▶ **Task**: Show each line of the data below that contains the word "family", copying every such line in full.

▶ **Dataset**:
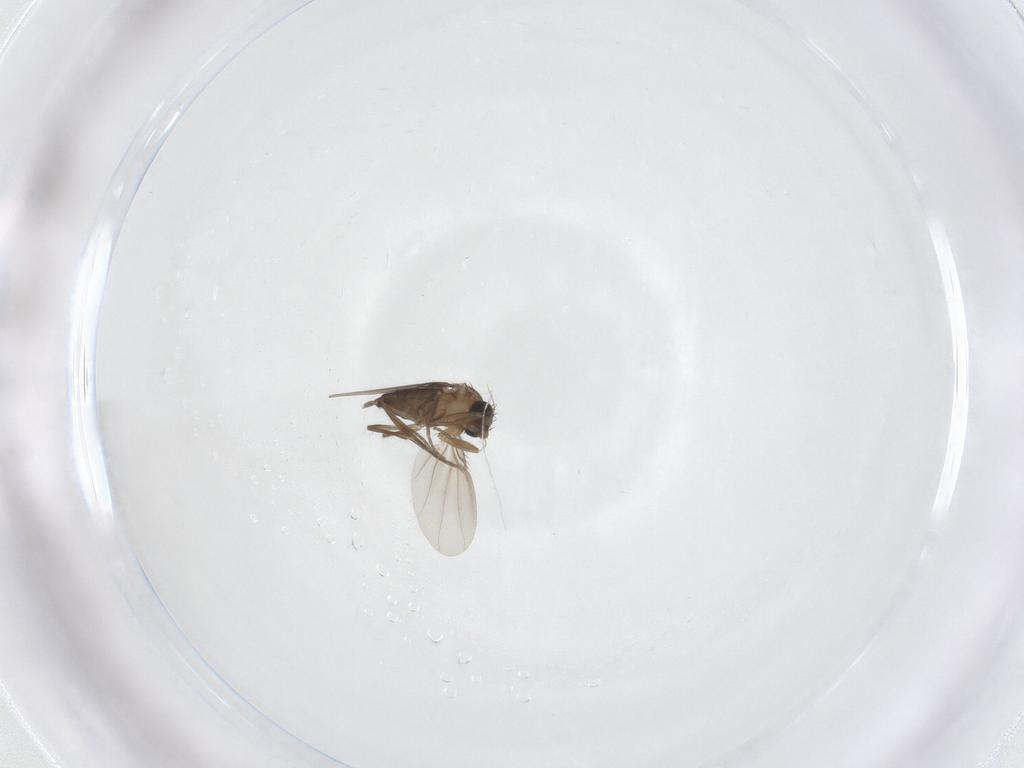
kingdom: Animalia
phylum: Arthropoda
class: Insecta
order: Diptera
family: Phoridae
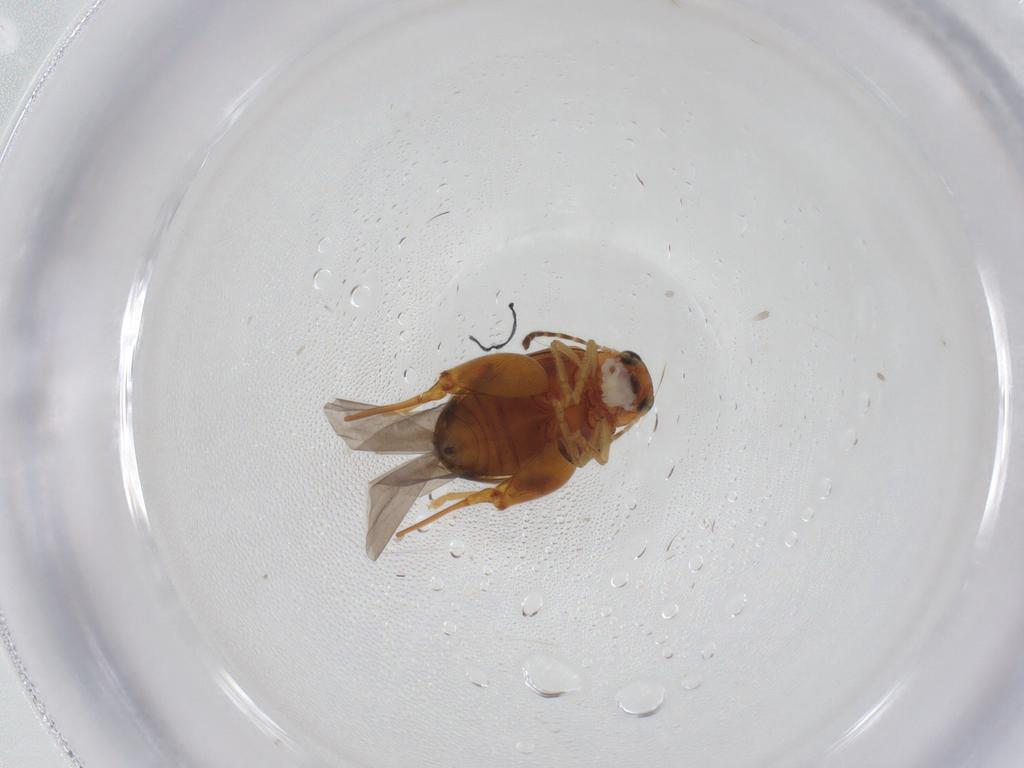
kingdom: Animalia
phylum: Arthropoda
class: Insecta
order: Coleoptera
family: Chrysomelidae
==
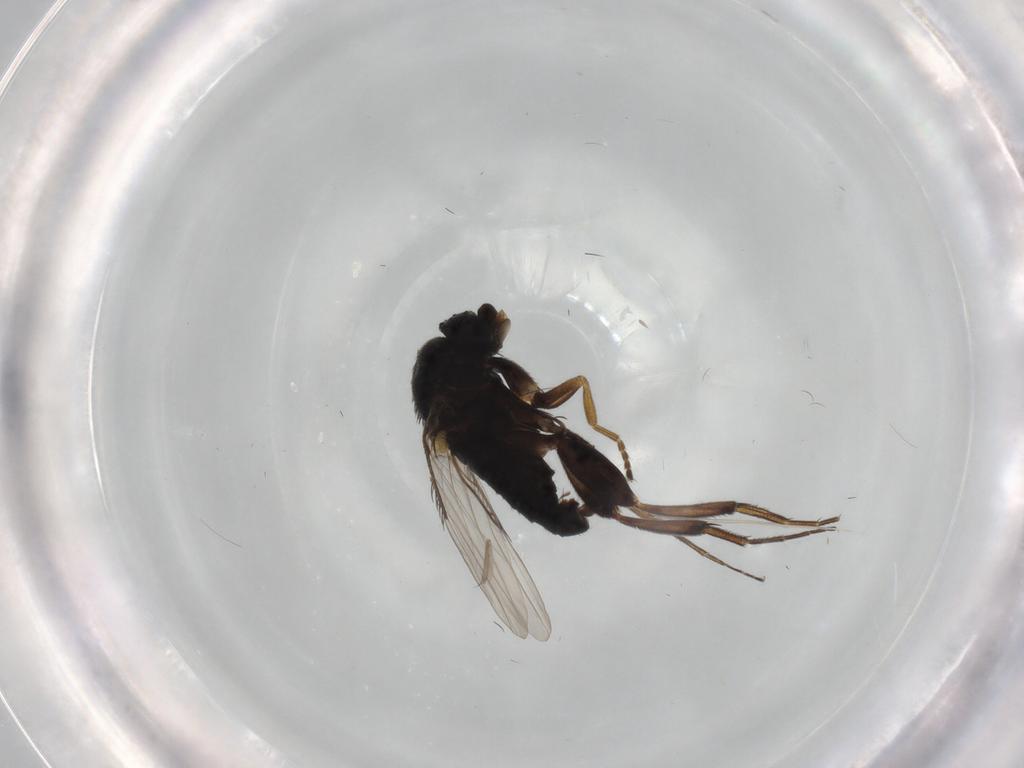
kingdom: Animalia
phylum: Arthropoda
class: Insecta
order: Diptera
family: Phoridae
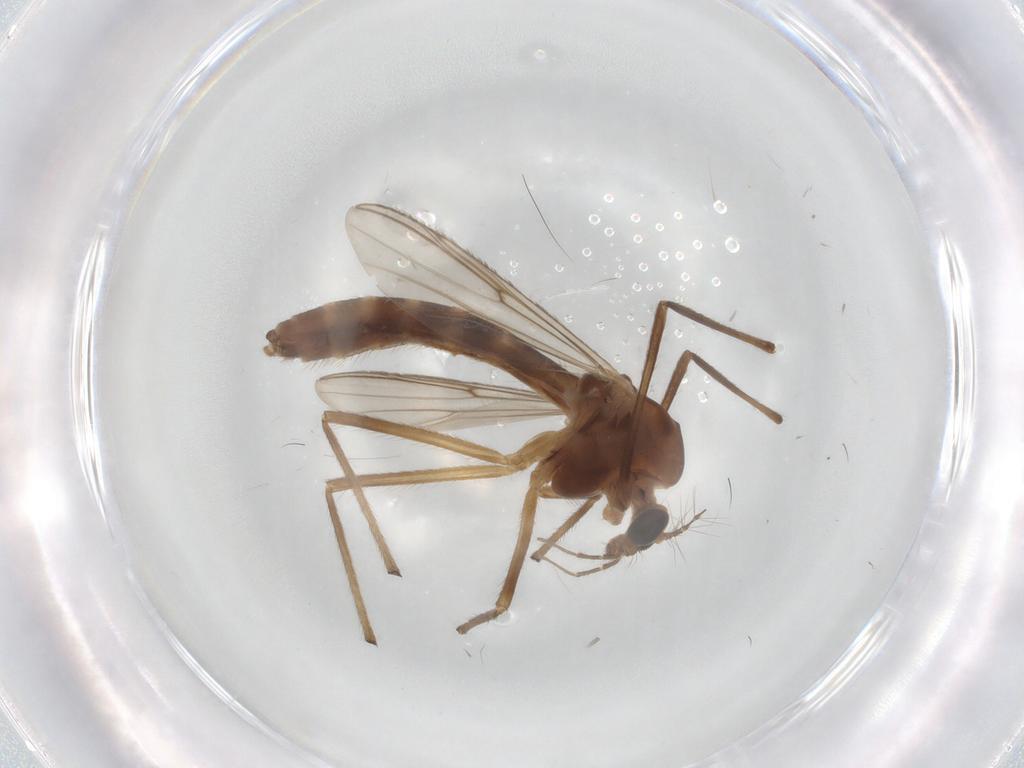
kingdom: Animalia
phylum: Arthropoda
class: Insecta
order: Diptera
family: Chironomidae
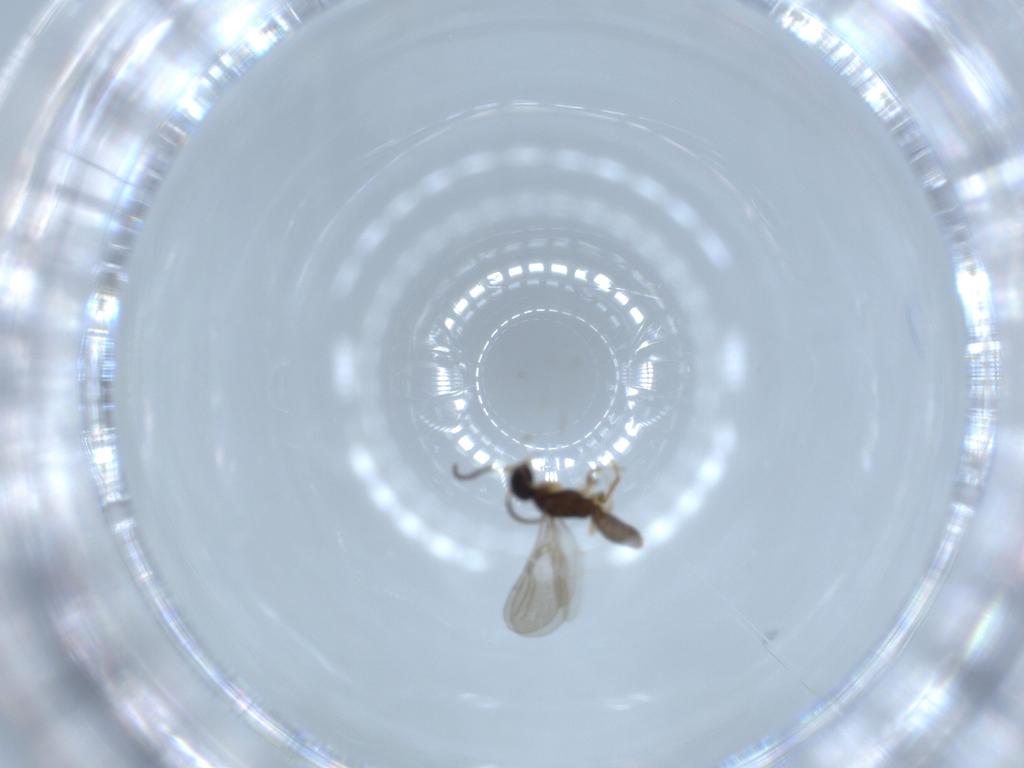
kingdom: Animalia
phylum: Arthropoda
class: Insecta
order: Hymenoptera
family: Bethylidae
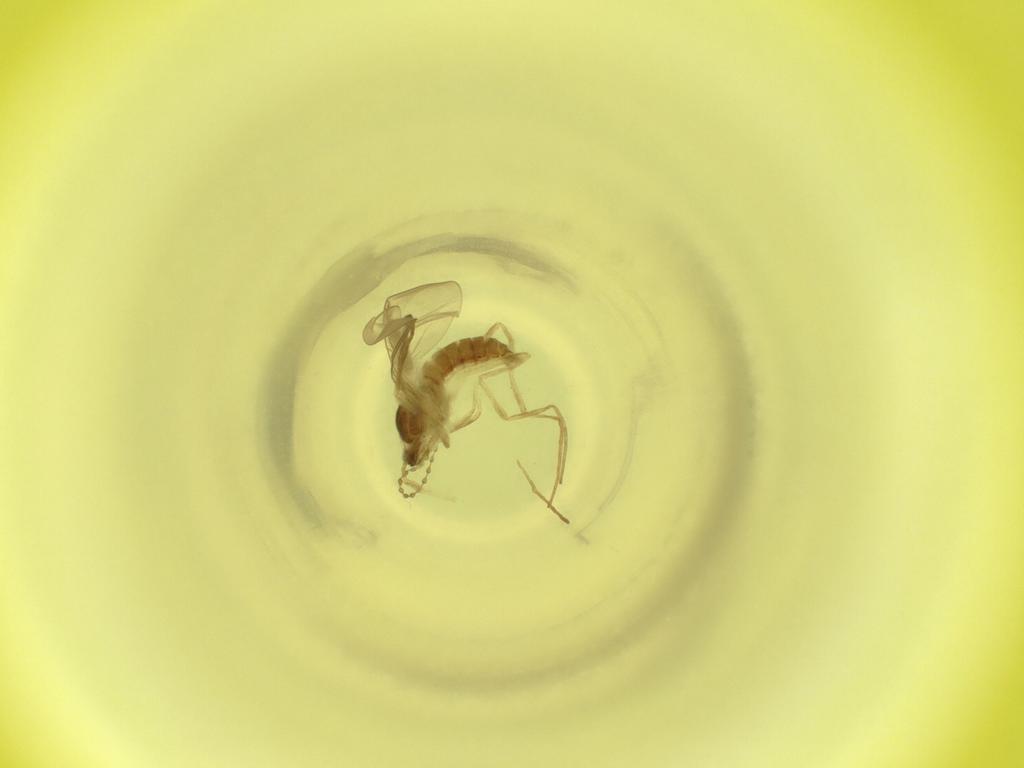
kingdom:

▶ **Exercise result**:
family: Phoridae
family: Chrysomelidae
family: Phoridae
family: Chironomidae
family: Bethylidae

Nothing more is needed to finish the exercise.